O inquérito ainda não foi concluído, e o nome do agricultor foi mantido em sigilo. Segundo Dunke, faltam algumas perícias. Por ter agido em legítima defesa, a situação do homem se enquadraria no atual excludente de ilicitude, previsto no Código Penal.

O que parte dos defensores do armamento no campo parece ignorar é que os integrantes do Movimento dos Trabalhadores Sem Terra (MST), alvo de críticas da maioria dos proprietários rurais, também poderia portar armas legalmente em suas propriedades.

Quando um latifúndio improdutivo passa pela reforma agrária —com indenização dos antigos donos—, os assentados têm acesso a pequenos lotes onde plantam.

Segundo o Incra (Instituto Nacional de Colonização e Reforma Agrária), existem 973.451 famílias vivendo em assentamentos ou áreas que passaram pela reforma.

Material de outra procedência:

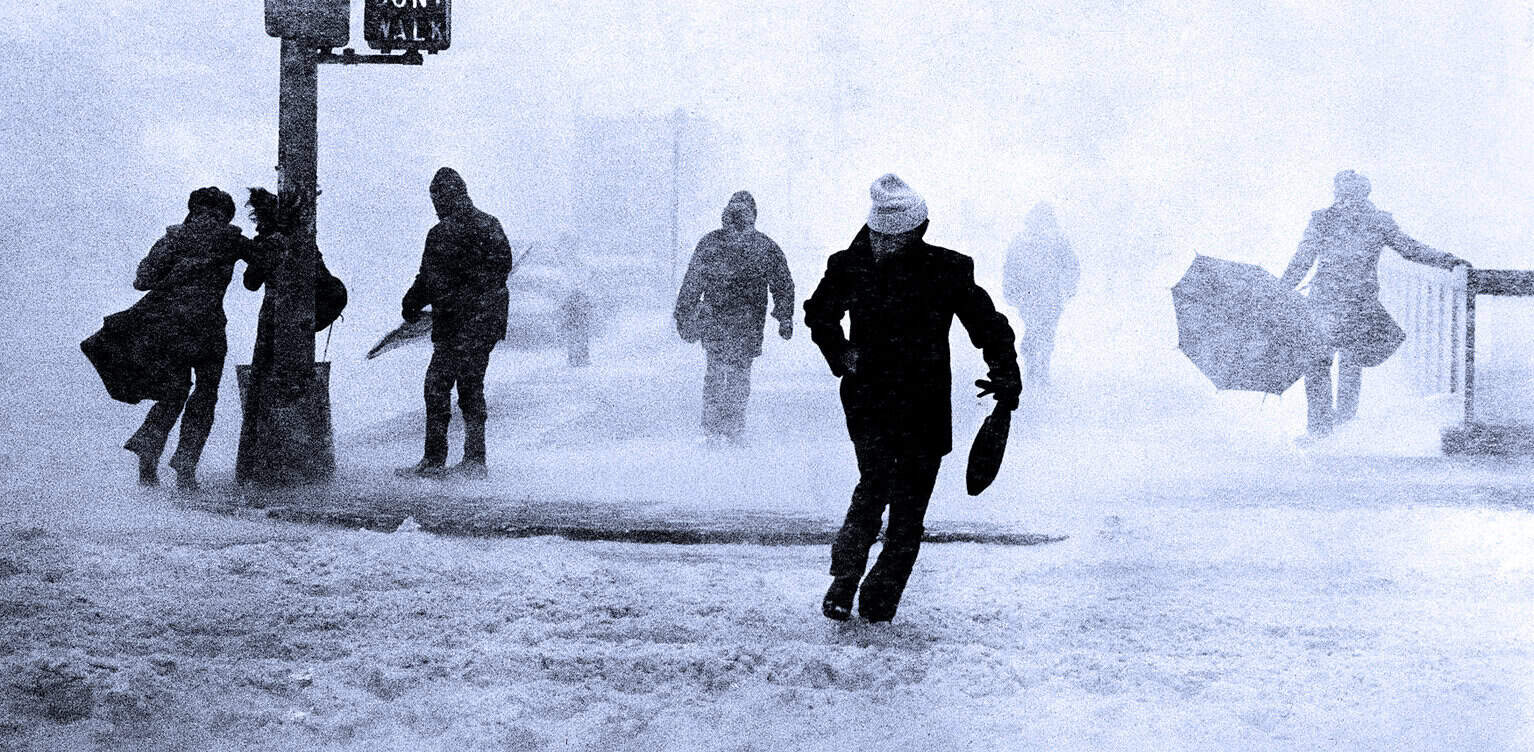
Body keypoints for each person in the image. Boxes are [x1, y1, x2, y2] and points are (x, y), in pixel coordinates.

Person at [804, 174, 1021, 623]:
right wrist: (841, 353)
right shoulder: (861, 266)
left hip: (904, 403)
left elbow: (989, 326)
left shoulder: (931, 268)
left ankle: (864, 591)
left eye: (891, 237)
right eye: (880, 236)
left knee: (891, 498)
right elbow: (818, 313)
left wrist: (1005, 372)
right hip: (889, 401)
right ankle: (857, 587)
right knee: (888, 494)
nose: (884, 245)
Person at [1280, 169, 1465, 440]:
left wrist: (1281, 289)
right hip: (1357, 303)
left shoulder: (1324, 220)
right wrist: (1449, 261)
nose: (1344, 199)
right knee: (1348, 360)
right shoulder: (1376, 221)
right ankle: (1341, 421)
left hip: (1327, 301)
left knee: (1319, 362)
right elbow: (1410, 249)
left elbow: (1302, 259)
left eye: (1344, 193)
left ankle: (1321, 428)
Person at [122, 187, 254, 490]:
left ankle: (148, 449)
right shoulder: (232, 239)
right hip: (209, 329)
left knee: (173, 392)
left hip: (172, 328)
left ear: (193, 211)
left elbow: (142, 280)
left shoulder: (173, 239)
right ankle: (185, 464)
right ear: (226, 215)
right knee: (205, 395)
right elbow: (265, 262)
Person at [397, 168, 514, 479]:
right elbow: (503, 267)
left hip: (457, 323)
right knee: (471, 385)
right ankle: (475, 460)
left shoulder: (441, 234)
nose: (435, 207)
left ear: (445, 198)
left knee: (436, 386)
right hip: (487, 322)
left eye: (436, 200)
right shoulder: (490, 224)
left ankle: (435, 459)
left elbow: (428, 280)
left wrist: (410, 305)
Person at [673, 191, 795, 445]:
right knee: (737, 374)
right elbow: (783, 284)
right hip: (747, 322)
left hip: (718, 320)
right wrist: (784, 317)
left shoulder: (712, 243)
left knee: (717, 372)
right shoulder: (764, 246)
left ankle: (714, 430)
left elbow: (693, 282)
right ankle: (732, 429)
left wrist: (684, 314)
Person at [1002, 202, 1079, 388]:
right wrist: (1068, 287)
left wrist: (1069, 286)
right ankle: (1038, 368)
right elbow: (1010, 269)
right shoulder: (1053, 240)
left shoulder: (1051, 241)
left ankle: (1038, 368)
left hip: (1041, 296)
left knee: (1039, 330)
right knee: (1040, 331)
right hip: (1040, 296)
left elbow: (1071, 266)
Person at [560, 286, 593, 368]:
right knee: (580, 342)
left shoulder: (570, 302)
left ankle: (575, 359)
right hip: (578, 325)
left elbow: (565, 312)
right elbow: (587, 311)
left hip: (575, 325)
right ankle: (580, 359)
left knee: (575, 342)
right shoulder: (582, 301)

“Armamento no campo não resolve. A violência é um problema social no mundo todo. O campo pode até ser inseguro, mas a melhor segurança é um vizinho cuidar do outro. No nosso assentamento, nos avisamos de qualquer movimento estranho”, diz Juraci Lima de Oliveira, 65, do Assentamento Itapuí, em Nova Santa Rita, região metropolitana de Porto Alegre.

A família produz alimentos orgânicos certificados, sem agrotóxicos. Eles plantam aipim, repolho, alface, espinafre e outras verduras e legumes adquiridos pelo município para a merenda escolar.

Apesar da vigilância citada por Oliveira, lideranças do MST não raramente são vítimas de assassinato.

Entre 1985 e 2019, houve 1.938 assassinatos de posseiros, sem-terra e trabalhadores rurais, segundo dados da Comissão Pastoral da Terra.